Перед нами — палаточка, а на прилавке множество всякой всячины, гора лакомств — сушеные фрукты, грецкие орехи, лесные орехи, миндаль, финики и прочее, глаза разбегаются. Я останавливаюсь в восхищении, а хозяин — приземистый тучный португалец средних лет, — предчувствуя крупную покупку, смотрит на меня с интересом. Я снимаю с верхушки пирамиды венчающую ее инжирину, надкусываю, наслаждаюсь вкусом и не могу удержаться от истомного вздоха. Продавец следит за тем, как жует пузан-американец.
— Гуд? — произносит он английское слово, известное всякому торговому человеку.
— Гуд, — не кривя душой, подтверждаю я.
Вокруг хохочут, слушая наш диалог, и еще громче становится смех, когда португалец говорит на родном языке:
— Ах ты обжора, обжора, вон какое брюхо себе наел.

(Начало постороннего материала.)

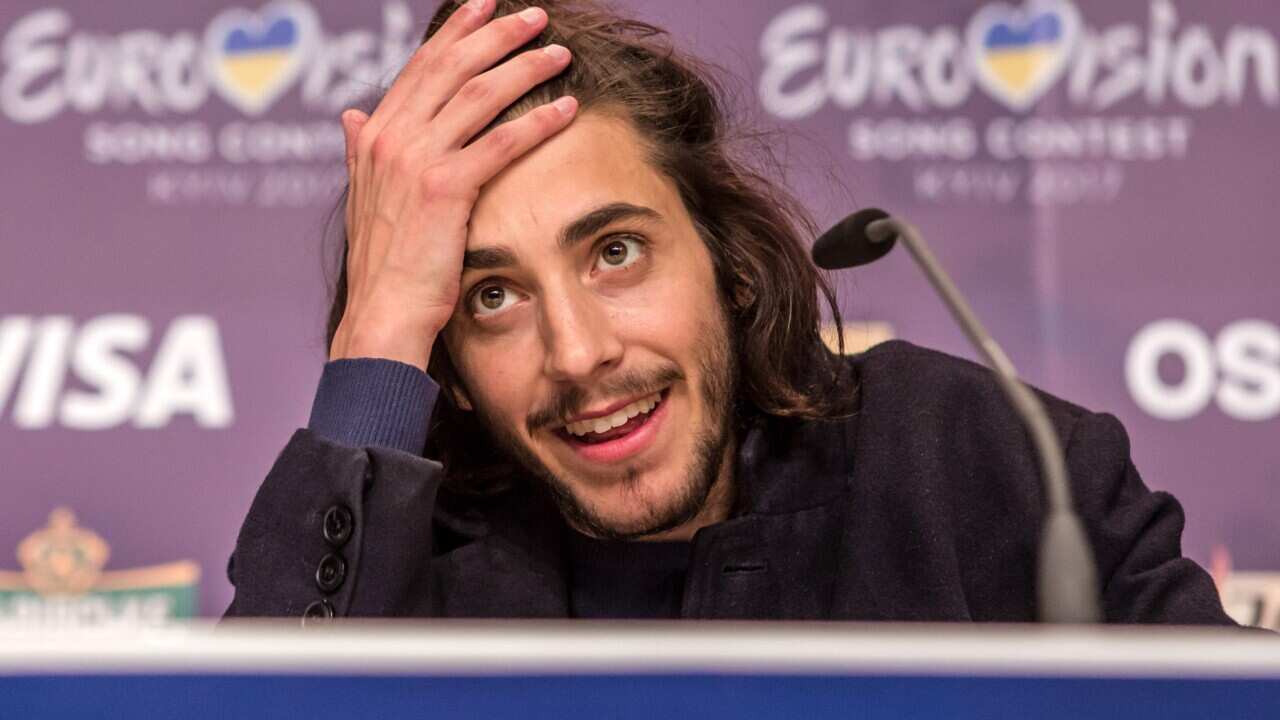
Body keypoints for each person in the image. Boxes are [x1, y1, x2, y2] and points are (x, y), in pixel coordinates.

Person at [224, 0, 1236, 624]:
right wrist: (380, 322)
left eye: (615, 252)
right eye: (491, 297)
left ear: (727, 259)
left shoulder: (986, 464)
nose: (577, 355)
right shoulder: (407, 560)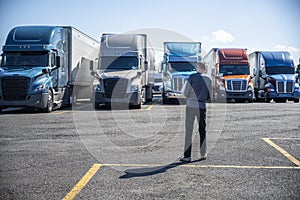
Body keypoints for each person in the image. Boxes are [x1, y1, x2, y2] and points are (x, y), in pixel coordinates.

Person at [180, 62, 212, 162]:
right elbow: (209, 95)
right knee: (202, 130)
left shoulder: (192, 77)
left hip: (190, 106)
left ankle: (187, 156)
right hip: (201, 107)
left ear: (198, 68)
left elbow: (186, 93)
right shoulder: (208, 79)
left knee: (189, 131)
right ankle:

Мы с Паломой чуть не падаем от смеха, я с трудом перевожу дух.
— Папа, он думает — ты американец! — громко говорит Палома.
— Ой! Это бразильцы! — стонет, осознав свой промах, продавец.
Я накупаю несколько кило фиг, фиников, орехов — всего, что я так страстно люблю. Тут, держа наготове ручки, приближаются поклонники моего творчества — просят дать автограф.
— Киноартист, — в растерянности говорит хозяин.
Ильеус, 1925
Приехав на каникулы в Ильеус, Эурико и Эмилио, сыновья доны Жулиеты, и я, сын доны Эулалии, — Эмилио уже исполнилось тринадцать, а нам с Эурико еще нет — набрались храбрости и отправились в публичный дом Антонии-Кувалды (в «Габриэле» я вывел ее под именем Марии), лучшее и самое прославленное заведение во всем штате. Там, кроме наших соотечественниц из Баии, Аракажу и Рио, подвизались, приобщая диких бразильцев к достижениям европейской цивилизации, две «гринги» — француженка и полька.